→ **Exercise objective**:
Exclude the pictures. Transcribe exactly, and only, the lines from the one holding "can trust Jim’s" to the end of the material below.

→ **Task material**:
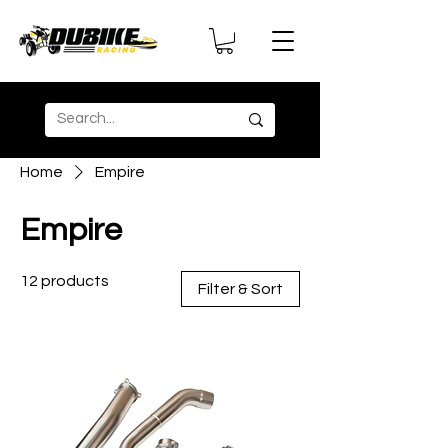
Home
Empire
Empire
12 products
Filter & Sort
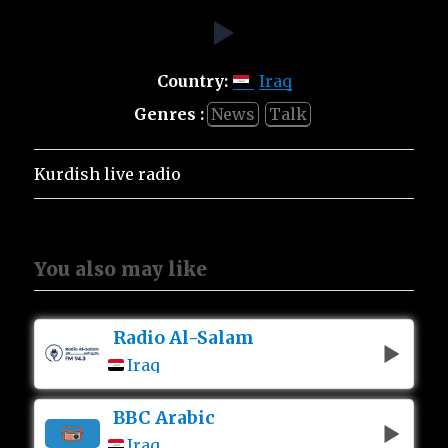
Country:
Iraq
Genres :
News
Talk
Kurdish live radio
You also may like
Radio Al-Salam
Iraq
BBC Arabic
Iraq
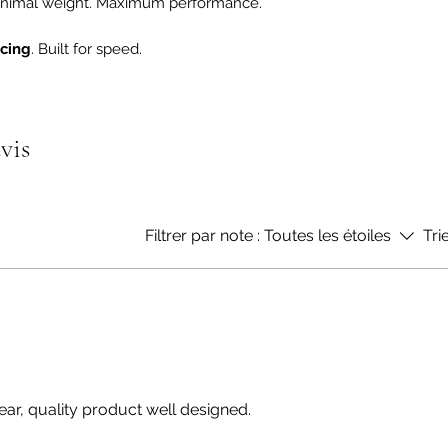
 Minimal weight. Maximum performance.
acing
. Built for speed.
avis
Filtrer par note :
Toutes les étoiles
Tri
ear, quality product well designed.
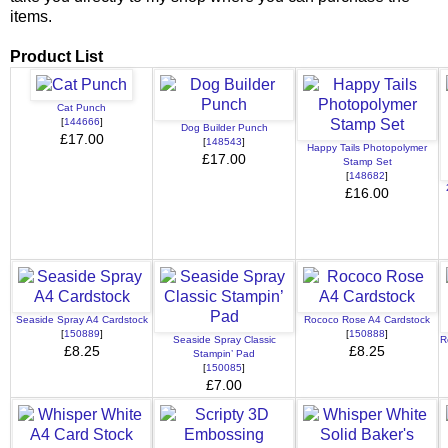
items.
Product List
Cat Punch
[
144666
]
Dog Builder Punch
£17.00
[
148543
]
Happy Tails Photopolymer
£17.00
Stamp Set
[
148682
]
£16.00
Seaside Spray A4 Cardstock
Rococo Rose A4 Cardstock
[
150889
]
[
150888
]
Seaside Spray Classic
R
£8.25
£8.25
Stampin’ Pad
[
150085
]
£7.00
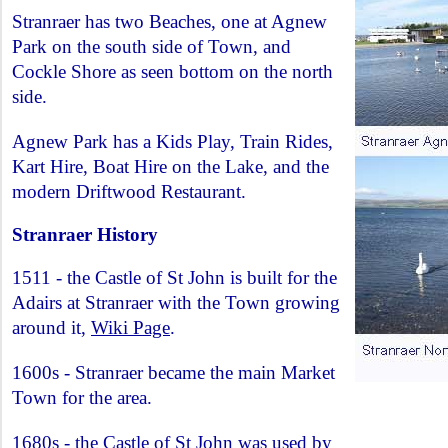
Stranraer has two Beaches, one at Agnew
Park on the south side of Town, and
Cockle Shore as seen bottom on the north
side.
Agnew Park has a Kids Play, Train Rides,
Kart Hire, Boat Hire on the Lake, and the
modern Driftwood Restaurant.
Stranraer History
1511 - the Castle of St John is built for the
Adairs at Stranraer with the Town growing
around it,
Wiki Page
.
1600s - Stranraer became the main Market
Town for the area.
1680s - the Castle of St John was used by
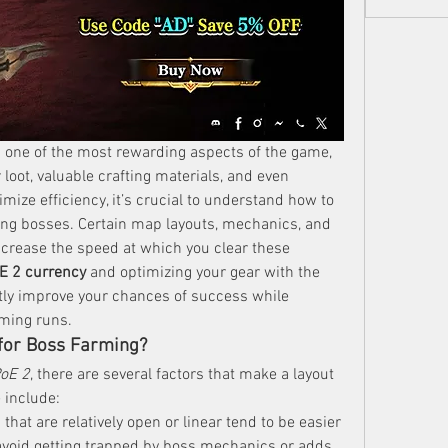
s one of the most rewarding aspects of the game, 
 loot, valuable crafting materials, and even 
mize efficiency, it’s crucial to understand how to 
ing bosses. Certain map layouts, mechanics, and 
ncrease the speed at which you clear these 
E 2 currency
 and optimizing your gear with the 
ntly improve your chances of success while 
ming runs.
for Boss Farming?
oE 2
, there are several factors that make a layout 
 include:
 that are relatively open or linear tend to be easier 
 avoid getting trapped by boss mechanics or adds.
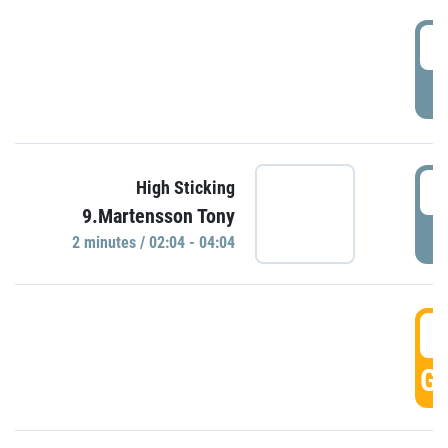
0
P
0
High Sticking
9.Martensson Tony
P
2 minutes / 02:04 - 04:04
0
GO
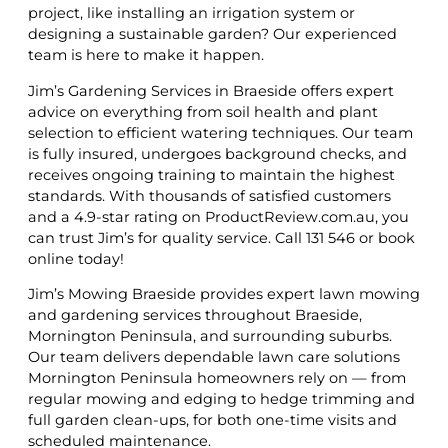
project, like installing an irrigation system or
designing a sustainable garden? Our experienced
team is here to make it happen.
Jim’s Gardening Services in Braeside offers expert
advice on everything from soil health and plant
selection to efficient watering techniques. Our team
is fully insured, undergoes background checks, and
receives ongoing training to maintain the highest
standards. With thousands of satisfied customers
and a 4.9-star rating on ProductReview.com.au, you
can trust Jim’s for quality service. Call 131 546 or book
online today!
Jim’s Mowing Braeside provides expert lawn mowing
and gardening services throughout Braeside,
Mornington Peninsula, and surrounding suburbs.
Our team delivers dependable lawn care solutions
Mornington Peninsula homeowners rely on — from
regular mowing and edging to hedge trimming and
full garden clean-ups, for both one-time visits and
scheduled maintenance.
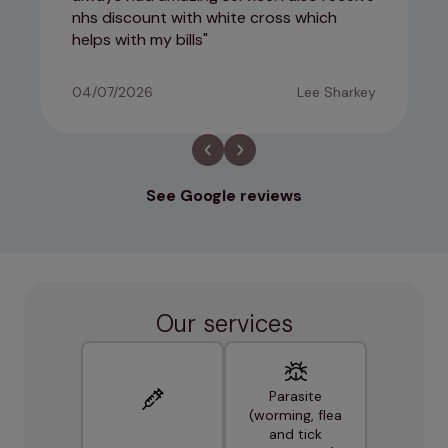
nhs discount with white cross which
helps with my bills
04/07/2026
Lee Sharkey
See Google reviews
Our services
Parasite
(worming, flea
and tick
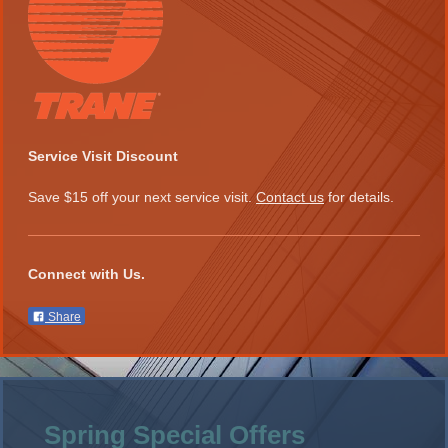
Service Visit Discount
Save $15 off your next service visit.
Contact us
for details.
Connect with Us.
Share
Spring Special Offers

→ **Task response**:
can trust Jim’s for quality service. Call 131 546 or book
online today!
Jim’s Mowing Braeside provides expert lawn mowing
and gardening services throughout Braeside,
Mornington Peninsula, and surrounding suburbs.
Our team delivers dependable lawn care solutions
Mornington Peninsula homeowners rely on — from
regular mowing and edging to hedge trimming and
full garden clean-ups, for both one-time visits and
scheduled maintenance.
nhs discount with white cross which
helps with my bills
04/07/2026
Lee Sharkey
See Google reviews
Our services
Parasite
(worming, flea
and tick
Service Visit Discount
Save $15 off your next service visit.
Contact us
for details.
Connect with Us.
Share
Spring Special Offers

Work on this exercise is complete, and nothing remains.